The cycling conditions were as follows: initial denaturation for 15 min at 95°C, followed by 40 cycles of 95°C for 5 s and 58°C for 30 s, with camera capture at the end of each cycle, then 72°C extension for 30 s. To confirm the specificity of all amplifications, a melt curve was generated after 40 cycles, using the following parameters: 65°C for 5 s, 95°C for 5 min, then a slow ramp (0.5°C for 5 s), with camera capture. The relative expression was determined using Pfaffl’s relative quantification method (González-Lamothe et al. 2012; Pfaffl 2001). RT-qPCR data were normalized using Protein Phosphatase 2A subunit A3 (PP2AA3, AT1G13320) (Czechowski et al. 2005) and polyubiquitin 10 (UBQ10, AT4G05320) (Czechowski et al. 2005) as reference genes. The mock-treated sample was used as a calibrator of relative expression. Auxin-responsive gene expression was carried out in three independent experiments for WT Col-0 (treated with Dex) and in two independent experiments for GR-axr2–1 plants (treated with Dex or mock-treated) and GR-axr2–1 sid2 plants treated with Dex. All primers used in this study are described in Supplementary Table S1.
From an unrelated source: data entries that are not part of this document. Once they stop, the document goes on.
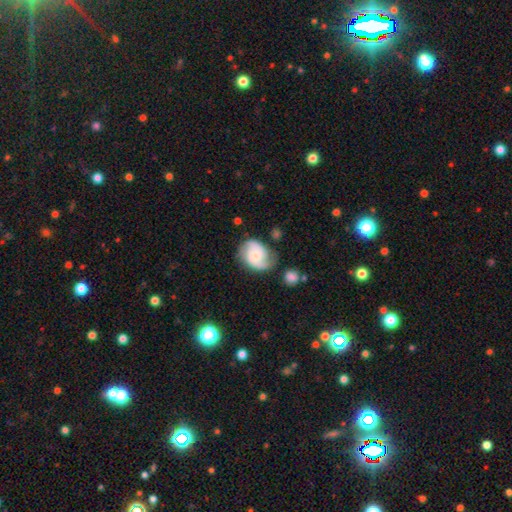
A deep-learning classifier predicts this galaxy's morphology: A featured or disk galaxy (73%) with no bar (57%), 2 (84%) medium (48%) spiral arms (95%) and a small central bulge (46%).

Vote fractions:
- Smooth or featured? featured or disk: 73% / smooth: 21% / star or artifact: 6%
- Edge-on disk? no: 98% / yes: 2%
- Bar? no: 57% / weak: 36% / strong: 7%
- Spiral arms? yes: 95% / no: 5%
- Spiral winding? medium: 48% / loose: 26% / tight: 26%
- Spiral arm count? 2: 84% / can't tell: 6% / 1: 4% / 3: 3% / 4: 1% / more than 4: 1%
- Bulge size? small: 46% / moderate: 39% / none: 8% / large: 5% / dominant: 2%
- Merging? none: 66% / minor disturbance: 22% / major disturbance: 8% / merger: 4%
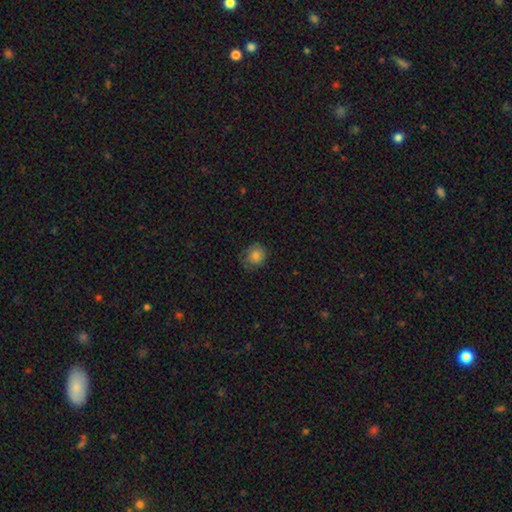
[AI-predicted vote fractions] Smooth or featured? smooth (81%)
How rounded? round (77%)
Merging? none (69%)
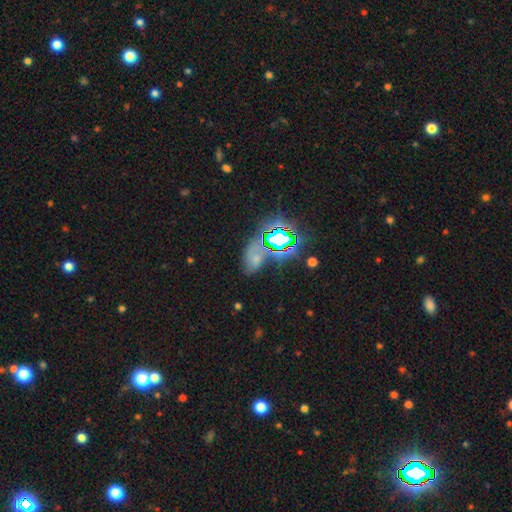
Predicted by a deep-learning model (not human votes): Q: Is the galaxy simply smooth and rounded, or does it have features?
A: star or artifact — 43%.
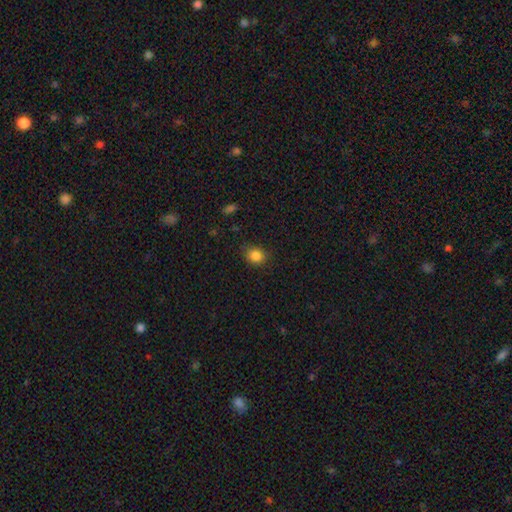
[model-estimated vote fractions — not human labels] smooth-or-featured: smooth: 85% | star or artifact: 11% | featured or disk: 4%
  how-rounded: round: 68% | in between: 31% | cigar-shaped: 1%
  merging: none: 82% | minor disturbance: 14% | major disturbance: 3% | merger: 1%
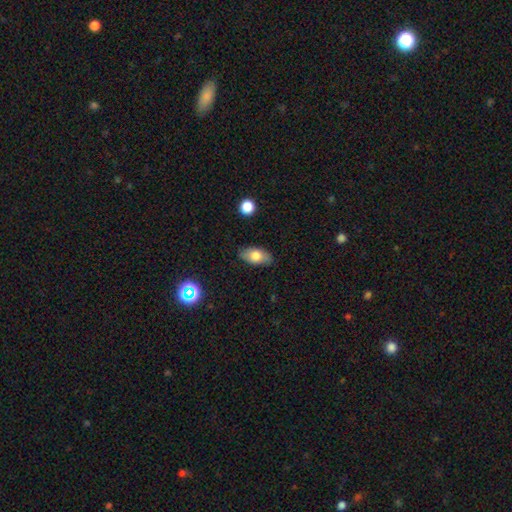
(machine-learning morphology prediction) Q: Smooth or featured?
A: smooth (74%); runner-up: featured or disk (19%)
Q: How rounded?
A: in between (90%); runner-up: round (6%)
Q: Merging?
A: none (81%); runner-up: minor disturbance (15%)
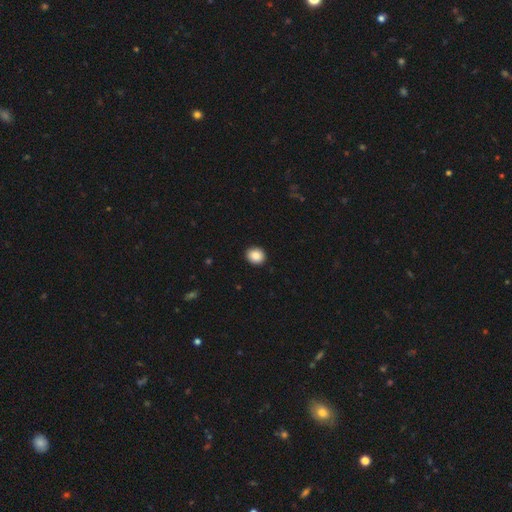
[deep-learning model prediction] Smooth or featured: smooth — 88% (star or artifact — 8%)
How rounded: round — 73% (in between — 26%)
Merging: none — 92% (minor disturbance — 6%)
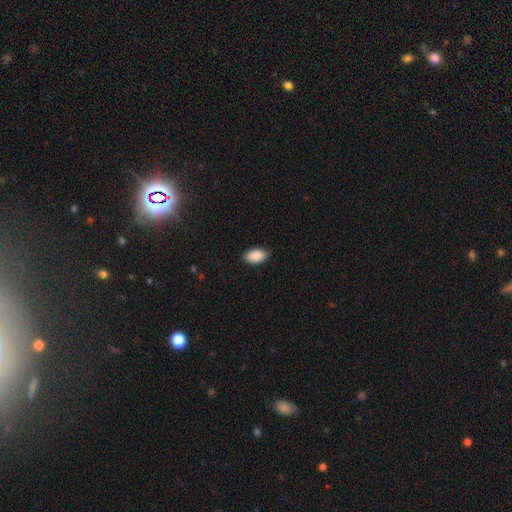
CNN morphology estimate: A smooth galaxy with no disk features (90%) that is in between round and cigar-shaped (93%). Merging: none (81%).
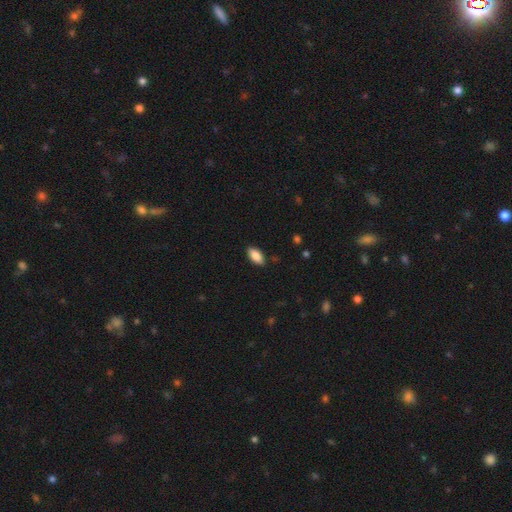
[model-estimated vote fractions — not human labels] Smooth or featured?
  - smooth: 87% *
  - star or artifact: 7%
  - featured or disk: 7%
How rounded?
  - in between: 90% *
  - cigar-shaped: 8%
  - round: 2%
Merging?
  - none: 88% *
  - minor disturbance: 9%
  - major disturbance: 2%
  - merger: 1%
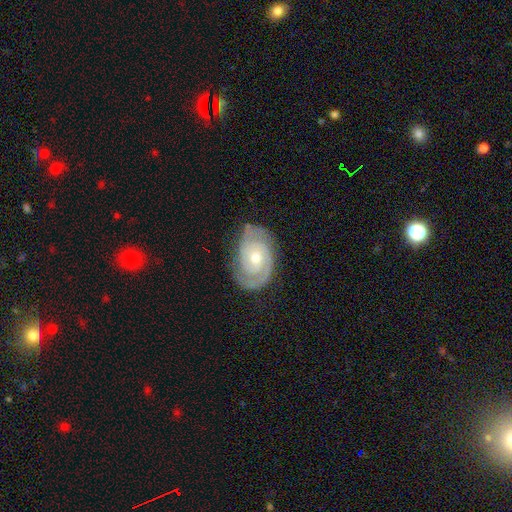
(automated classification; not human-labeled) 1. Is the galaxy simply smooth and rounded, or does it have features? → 88% featured or disk, 6% smooth, 6% star or artifact.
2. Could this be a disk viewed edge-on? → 97% no, 3% yes.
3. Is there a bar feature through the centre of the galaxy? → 68% no, 25% weak, 7% strong.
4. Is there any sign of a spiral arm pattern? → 97% yes, 3% no.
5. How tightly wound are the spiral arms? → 70% tight, 25% medium, 4% loose.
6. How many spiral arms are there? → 77% 2, 8% 3, 8% can't tell, 3% 1, 2% 4, 2% more than 4.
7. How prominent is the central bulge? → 55% moderate, 40% small, 2% large, 1% none, 1% dominant.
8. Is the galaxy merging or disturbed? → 82% none, 13% minor disturbance, 4% major disturbance, 1% merger.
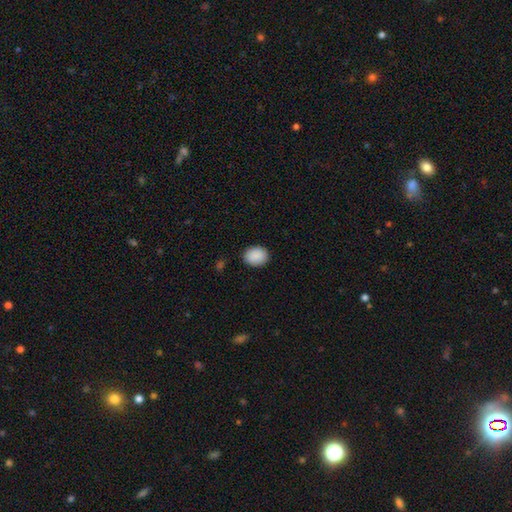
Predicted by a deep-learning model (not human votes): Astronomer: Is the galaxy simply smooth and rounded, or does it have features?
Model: smooth — 90%.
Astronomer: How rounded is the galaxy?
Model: in between — 54% (runner-up: round, 45%).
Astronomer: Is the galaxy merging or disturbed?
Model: none — 88%.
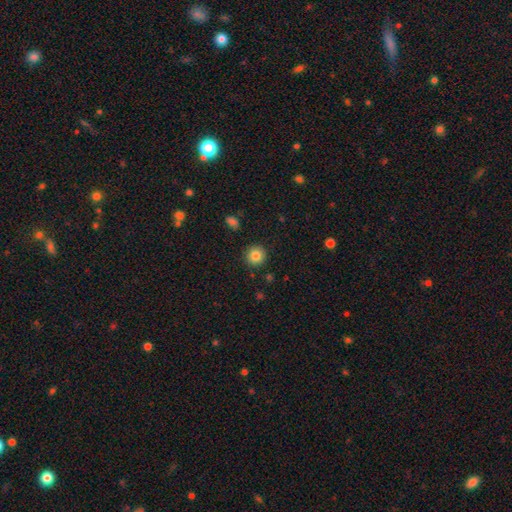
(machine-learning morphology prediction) The model was most divided on "smooth or featured": smooth: 84%, star or artifact: 10%, featured or disk: 6%. More confident: how rounded — round (93%); merging — none (91%).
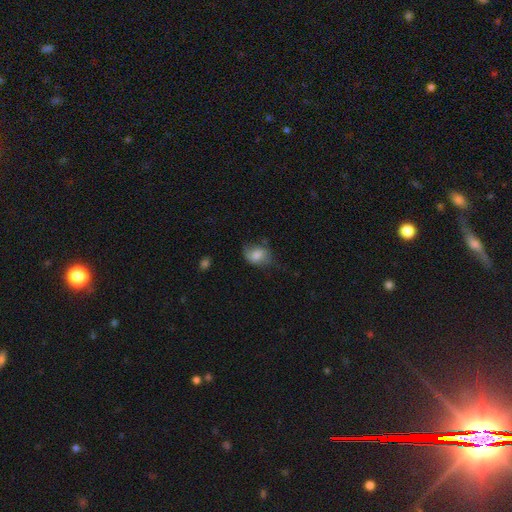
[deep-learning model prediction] Smooth or featured? Predicted: smooth (p=0.74). How rounded? Predicted: in between (p=0.62). Merging? Predicted: none (p=0.54).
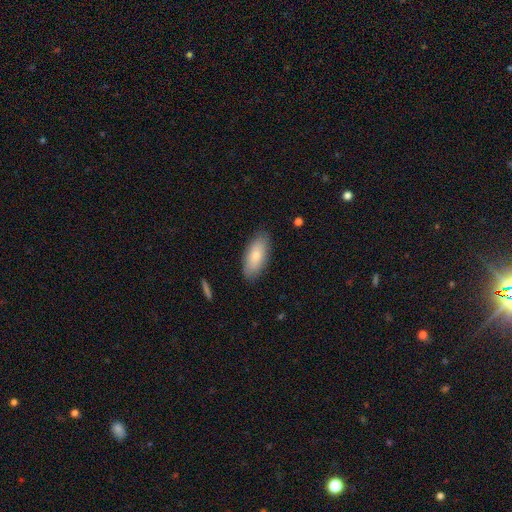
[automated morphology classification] Smooth or featured? Predicted: smooth (p=0.77). How rounded? Predicted: in between (p=0.88). Merging? Predicted: none (p=0.84).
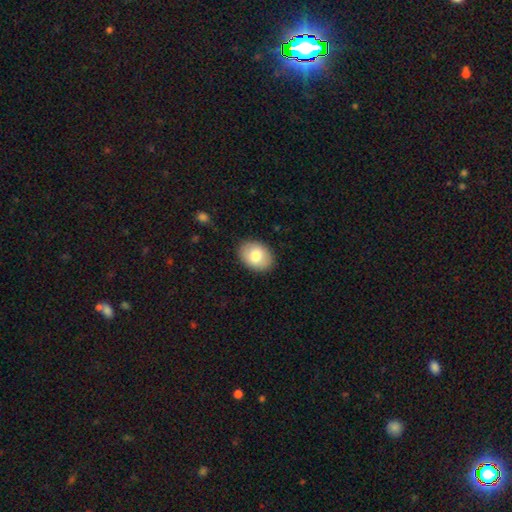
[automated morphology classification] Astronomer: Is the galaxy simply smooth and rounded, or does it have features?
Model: smooth — 79%.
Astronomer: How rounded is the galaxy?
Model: in between — 71%.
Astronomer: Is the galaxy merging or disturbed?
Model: none — 88%.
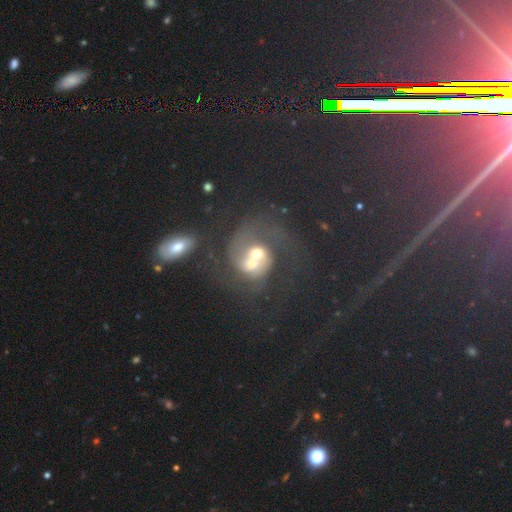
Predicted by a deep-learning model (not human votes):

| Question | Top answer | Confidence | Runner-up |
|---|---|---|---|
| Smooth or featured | featured or disk | 58% | smooth (28%) |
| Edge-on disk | no | 97% | yes (3%) |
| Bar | no | 77% | weak (18%) |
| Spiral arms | yes | 69% | no (31%) |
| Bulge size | moderate | 58% | small (22%) |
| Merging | merger | 63% | none (17%) |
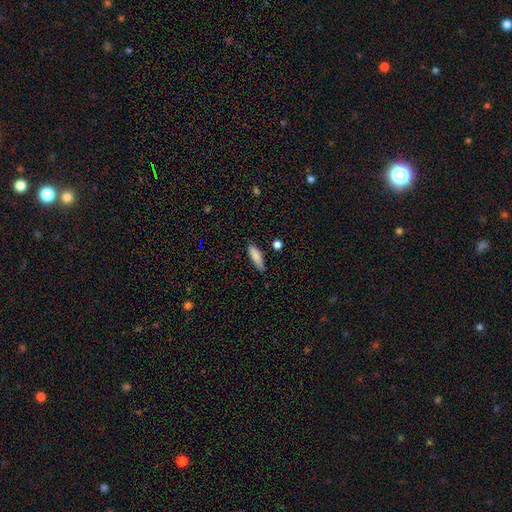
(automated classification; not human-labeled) This appears to be a smooth galaxy with no disk features (83%) that is cigar-shaped (58%). Merging: none (77%).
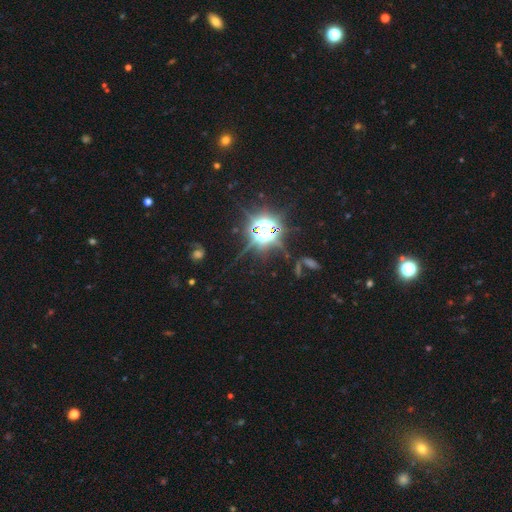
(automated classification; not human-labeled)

Pathogen inoculation and in planta bacterial growth.
A. thaliana Col-0 (WT), mutant, and transgenic plants were inoculated at approximately 4 to 5 weeks of age. Bacterial solutions containing approximately 106 PtoDC3000 cells per milliliter in 10 mM MgCl2, prepared from freshly growing bacterial cultures were injected into leaves using a 1-ml needle-less syringe.
To quantify bacterial growth in the plant, whole leaves were sampled 2 to 3 h after inoculation (day 0) and 3 or 4 days after inoculation, were weighed to determine leaf mass, were ground in 10 mM MgCl2, and were then plated in serial dilutions on NYG with rifampicin. Four to eight leaves were sampled per treatment, depending on the experiment and timepoint. Following incubation at 28°C for 48 h, colonies were counted to determine the number of bacteria in the leaves. For experiments involving Dex treatment, plants were sprayed with 0.1% ethanol (mock) or 10 μM DEX suspended in 0.1% ethanol 24 h prior to inoculation.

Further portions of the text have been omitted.